Work instruction => Pick up the WLCG daily operations call notes after their last line and keep writing them.

[[ Given passage, beginning ]]

Week of 120409

Daily WLCG Operations Call details

To join the call, at 15.00 CE(S)T Monday to Friday inclusive (in CERN 513 R-068) do one of the following:

  1. Dial +41227676000 (Main) and enter access code 0119168, or
  2. To have the system call you, click here
  3. The scod rota for the next few weeks is at ScodRota

WLCG Service Incidents, Interventions and Availability, Change / Risk Assessments

VO Summaries of Site Usability SIRs, Open Issues & Broadcasts Change assessments
ALICE ATLAS CMS LHCb WLCG Service Incident Reports WLCG Service Open Issues Broadcast archive CASTOR Change Assessments

General Information

General Information GGUS Information LHC Machine Information
CERN IT status board M/W PPSCoordinationWorkLog WLCG Baseline Versions WLCG Blogs   GgusInformation Sharepoint site - Cooldown Status - News


Monday - No meeting - CERN closed for Easter

Attendance: local();remote().

Experiments round table:

Sites / Services round table:

AOB:

Tuesday

Attendance: local(Alessandro, Jan, Jarka, Maarten, Mark, Philippe, Xavier E, Zbyszek);remote(Gonzalo, Ian, Jeremy, Jhen-Wei, Lisa, Michael, Rob, Rolf, Ronald, Tiju, Ulf, Xavier M).

Experiments round table:

  • ATLAS reports -
    • T0/Central Services
      • CERN-PROD 0.1% of the srmbringonline request IDs are lost. Under investigation GGUS:81032
    • T1s/CalibrationT2s
      • BNL-ATLAS SRM issue GGUS:80998 (Friday ~ 12:00 CET), site immediately on the problem.
        • Michael: it was due to the PNFS manager failing for the 2nd time, possibly due to running on the same node as Chimera; looking into separating them
      • NDGF-T1 SRM deletion issues GGUS:81013 (Saturday early morning) -- not a site issue LFC permission were set not correctly, not allowing the deletion. Fixed.
      • FZK-LCG2 (both errors reported Saturday evening ~ 20:00 CET)

[[ Given passage, end ]]
[[ Extracted information, beginning ]]

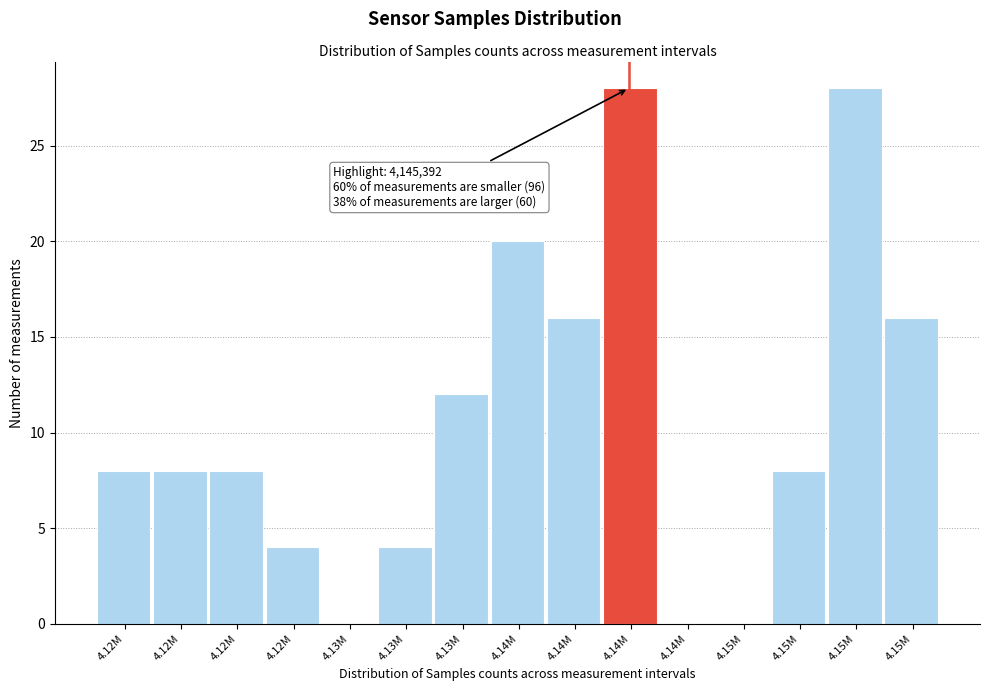

Are the bars horizontal?

No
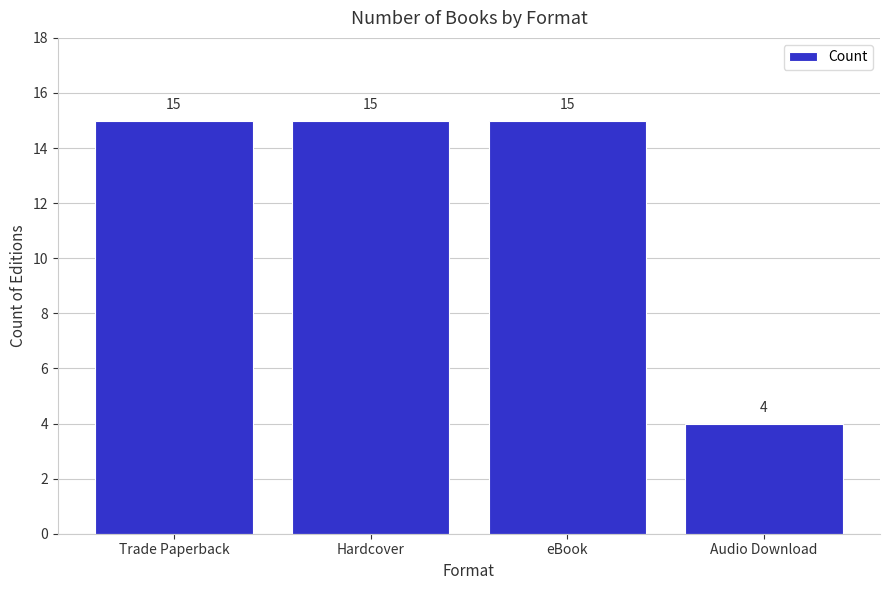

Does the chart contain any negative values?

No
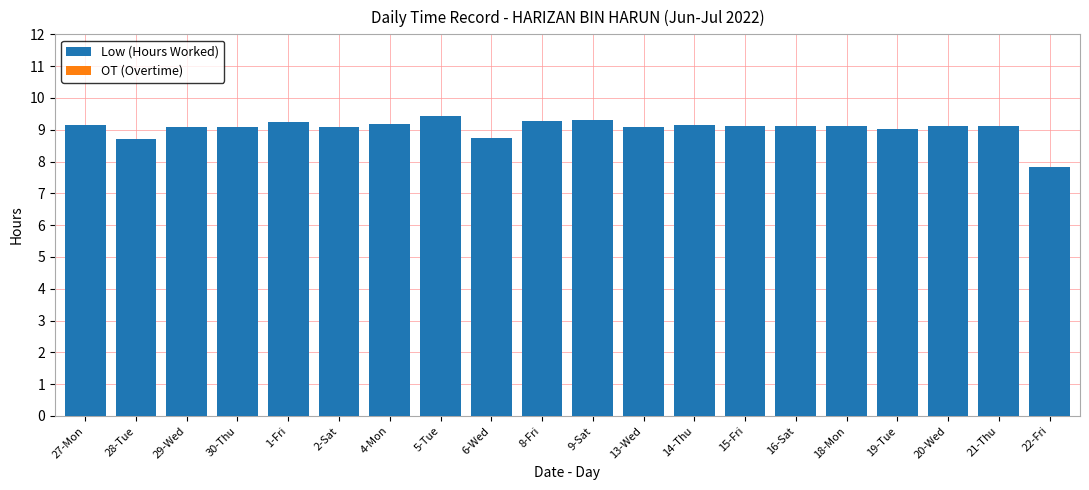

True or false: the data shows 4.9 at 16-Sat.

False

[[ Extracted information, end ]]

Expected answer =>
        • GGUS:81021 some files on tape taking long(er than expected, few hours) to be recalled
          • Xavier M: GGUS:81021 has nothing to do with staging from tape; issue also seen for LHCb, looking into it
        • GGUS:81023 one WN had high failure rate with a specific sw release: this WN has 48 cores and NFS as sw area and the same number of jobs (usually doesn't happen at FZK, where jobs are mixed), thus most probably the sw setup (cmt) is too slow. It will have more attention probably on Tuesday.
      • RAL-LCG2 (problem reported Saturday early morning to the destination site, redirected to RAL Sunday morning) GGUS:81011 FTS server configuration should add also 2 US SRM endpoints (in their *->Tier2D channels) that actually now disappeared from the BDII (ticket opened to OSG for this GGUS:81012)
      • T0 exports to FZK-LCG2 DataTape failing. Reported 6am Monday (had been occurring since ~3pm Sunday), failures ceased an hour later. Site investigating what happened. GGUS:81039
      • DE cloud agent error during transfer:No space left on device, seen at most DE sites. Reported 1:42 this morning, failures decreased by 5am, being resolved by 8am (/var full on new FTS front end machine). GGUS:81053

  • CMS reports -
    • LHC machine / CMS detector
      • Reasonable smooth running
      • Switched to the physics primary datasets
        • Ian: T1 sites will see custodial and reconstructed data coming
    • CERN / central services and T0
      • Generally quiet
    • Tier-1/2:
      • Problem reported on pilot factory for jobs to PIC, but it's a central service issue and not a site problem.

  • LHCb reports -
    • Prompt Reconstruction continued over Easter
    • Stripping jobs for (both Re-Stripping 17b & Pre-Stripping 18) are 99.9% complete (last few files going through)
    • MC simulation at Tiers2 ongoing
    • Had issues with ONLINE farm - Dirac Removal & Transfer agents hanging and thus slowing the distribution of data. Investigations ongoing.
    • Due to different Trigger settings, quite a few of these early runs are taking a long time to process/strip which results in long jobs. We have identified the problem and are in the process of stopping the current production, marking bad runs and creating a new one.
    • There is another issue with the 3-4 hour delay between a CondDB update and it being propagated to the WNs. Short term, will put in a 6 hour delay between new Conditions and creating jobs but a permanent solution is in progress.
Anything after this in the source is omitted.